If you set an alert on Armstrong, you’re going to learn a lot about a guy named… “Lance.” So you set your alert as follows:
Since Lance is so dominant in the world of biking and is frequently referred to by just his last name, a better alert might be:
Armstrong -Lance -biking (you can have as many excluded terms as you want)
When Neil Armstrong died and was all over the news, you might edit the alert, no offense:
Armstrong -Lance -biking -Neil
You can further narrow your alert using AND and OR (all caps) as Boolean operators (note: “AND” and the plus sign “+” are equivalent; recall that the quotes designate an exact phrase rather than either of the words):
Armstrong -Lance -biking -Neil AND “ceiling tile” OR flooring
You can even focus on Internet subdomains (e.g., the government world) or individual sites (e.g., The New York Times newspaper) as shown below, respectively:
Armstrong -Lance -biking -Neil AND “ceiling tile” site:.gov
Armstrong -Lance -biking -Neil AND “ceiling tile” site:nytimes.com
Google Alerts helps you monitor a tremendous swath of the World Wide Web – including GlassDoor.com and virtually every other website, 200,000,000 blogs, press releases, Facebook pages, and lots more – but not Twitter.
On Twitter, people speak their minds in up to 140 characters roughly 500,000,000 times per day, mostly using their mobile devices (80%+). Monitoring Twitter is almost like having ESP – extra sensory perception. When I was a kid, ESP was the one super power I coveted. I wanted to know exactly what people were thinking. Finally, as I was approaching 50 years old (a few years ago), with Twitter Search I acquired an ability that almost perfectly approximates ESP.
It all starts at https://twitter.com/search-home.
Recall that the location of every mobile phone – as well as every fixed computer – is recorded every 10 seconds. This is true whether or not a device has GPS capability.
Side note: Next time you commit a major felony, leave your phone with your alibi.
Twitter Search combines what people are Tweeting with their location data.
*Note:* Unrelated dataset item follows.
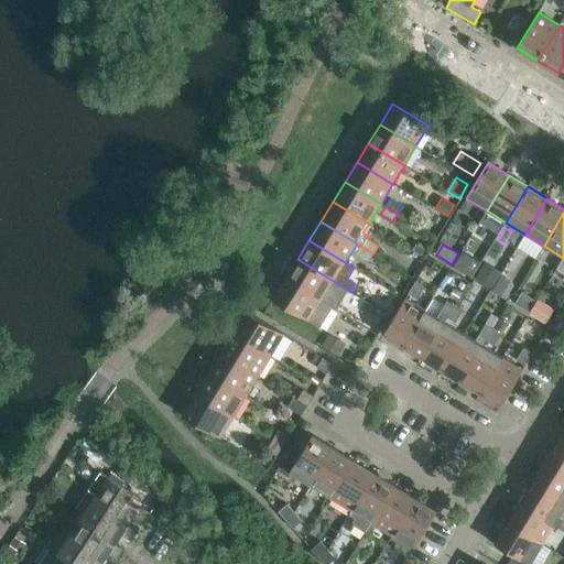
[(361,246),(356,253),(369,261),(372,256),(373,253),(361,246)]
Think creatively about how your business could use this. Let’s say you run an auto dealership in Mars (PA, that is – my current location). Let’s find out who wants a new car in our neighborhood right now!
In the Twitter Search box we type: “new car” (in quotes to search for the entire phrase). And since we serve a limited geographic area, we’ll add “near:16046” (without quotes). To be more specific, we’ll also specify “within: 25 miles” (without quotes) because people will drive only so far for a good deal. The actual search query looks like this:
“new car” near:16046 within:50mi
1.93 seconds later, I discover four local folks with new cars on their minds:
“MY NEW CAR IS GONNA BE A 2014 CAR”
“Scramble and find a new car – my inspection is up and costs way too much to fix. 188k miles!”
“I wanna New Car!!!”
“It’s time for a new car!”
In each case, we could begin a conversation by offering something of value to the “tweeter” – per rule number 3 – perhaps a “secret discount code” or helpful advice such as: “I’m a car dealer. Inside info: You always get a better deal when you…” (Not being a car dealer myself, I’d love to see the next 72 characters of this advice).
One other thing: Once you’ve created a search query that works, as with Google Alerts you can set it for continuous operation. You’ll receive automatic notifications as new matches occur in real time. How cool is that?
To do so, you’ll need a fabulous Twitter tool called TweetDeck. This is what it looks like when configured to show mentions of “back pain” and “new car” in my geography:
Think about it: Knowing exactly what is on somebody’s mind is what made Google rich. Google serves relevant ads with every search; it’s a proven winner! Using ESP (AKA Twitter search) for your business, in your geography, and then engaging within the norms of social media, you can find and win new customers.
Tune into anything that’s important to you, including people with positive or negative attitudes (customer service, anyone?), people posing questions, and people “referencing” your business (or your competitors). The possibilities are limited only by your creativity.